Bölüm 2

230 9 13
                                    

Ay'a mı gülümsedin?
Bu ne güzel gece...
Atilla İlhan

🕊️

Sevdik, sevdalandık.
Kör düğümle bağlandık.
Böyle ayrı gayrı olmaz, olmaz.

Aybüke'nin sesi, aracın içini dolduruyordu, açık camdan dolayı dışarıdaki insanlar da duyuyordu.

"Aybüke'm, kıs biraz. İnsanlar rahatsız olacak."

Barlas'ın sözünü umursamayan Aybüke, cevap olarak şarkıya devam etti.

Duysa, âlem duysa.
Dert etme derdin buysa.
Artık ayrı gayrı olmaz, olmaz.

Barlas kısa bir bakış attıktan sonra yola döndü. Başını sağa sola sallarken güldü. Bakışları yoldan arada Aybüke'ye kayıyordu. Aybüke ise hiçbir şeyi umursamadan, bağıra bağıra şarkıya eşlik ediyordu.

🍂

Hava kararmıştı. Barlas ve Aybüke yanan şöminenin karşısında oturuyordu. Barlas'ın bir elinde kitap varken, diğer eli Aybüke'nin saçlarında geziyordu. Aybüke başını Barlas'ın bacaklarının üzerine koymuştu. Cenin pozisyonunda yatıyordu.

Şuan oldukları evin içerisinde, huzuru en derinlerine kadar hissediyorlardı. Aybüke için, Barlas'ın kolları demek ev demekti. İçerisinde kahkahaların eksik olmadığı, her anının mutlulukla dolu olduğu, sıcak bir ev. Barlas, Aybüke için bir evdi.

Aybüke, Barlas'ın kaçış noktasıydı. Her kötü anında, her kararsız kaldığında, her canı sıkıldığında yanında olandı. Hayat arkadaşıydı. Kalbinin üzerine bir yuva kurmuştu. Bazen fırtınalar kopmuş, bazen yağmurlar yağmış, bazen sadece güneş açmıştı; kimisinde sonbahar renkleri bürünmüştü ama hiçbir zaman yıkılmasına izin verilmemişti.

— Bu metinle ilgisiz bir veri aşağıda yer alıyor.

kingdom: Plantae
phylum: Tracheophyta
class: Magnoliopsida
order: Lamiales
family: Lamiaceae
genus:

Kurulan yuva, her şeye rağmen kendini sağlam bir yere atmıştı.

Odadaki tek ses, şöminenin içindeki odunların çıtırtısıydı. Aybüke'nin gözleri yavaş yavaş kapanıyordu. Karşı koymak için çaba sarf etmedi. Şuanı uyuyarak geçirmek istemezdi ama uyumak için de bundan güzel bir an yok gibiydi.

Dakikalar sonra Aybüke uyumuştu, Barlas kitabını okumaya devam ediyordu. Kitabı kapatıp derin bir nefes aldı. Aybüke'ye baktığında uyuyakaldığını gördü. Yüzünde minik bir tebessüm yer edindi.

Uykusunun hafif olmadığını biliyordu ama öyle rahat yatıyordu ki odaya götürmek istemedi. Elini saçlarından ayırmadan uyurken ki yüzünü izledi.

Bazen düşünüyordu. Aylarca evine dönemediği oluyordu. Yüzünü göremediği, vakit geçirmediği, onunla beraber olamadığı birçok zaman vardı. Kısıtlı zamanda bile bir kere ağzını açıp 'dayanamıyorum beklemeye' dememişti. Her göreve gidişinde bekleyeceğine dair söz veriyordu. Sabırla bekliyor, geldiğinde sanki hiç ayrı kalmamışlar gibi gülümseyerek hayatına devam ediyordu.

Sabrına hayrandı. Sevgisi bir an bile şüpheye düşünmüyordu. İnsanın bir bekleyeninin olması çok güzel bir şeydi. Onun için yaşamaya çalışır, onun için kendine daha fazla dikkat ederdi. Ve Barlas'ın bir bekleyeni vardı. Ona her anında destek olan, hiçbir zaman beklemeyi bırakmayan bir sevgilisi vardı.

Dünyalara bedel bir sevgisi vardı. Yaşamaya ve görmeye değer bir gülüşü, sesi, kokusu, güzelliği, zarifliği, sabrı, vazgeçmeyişi ve en önemlisi; dönmeye değer bir sözü vardı.

Başını geriye doğru yasladı. Elini Aybüke'nin saçlarından çekmeden gözlerini kapattı. Ufacık bir sese bile uyanacak kadar hafifti uykusu.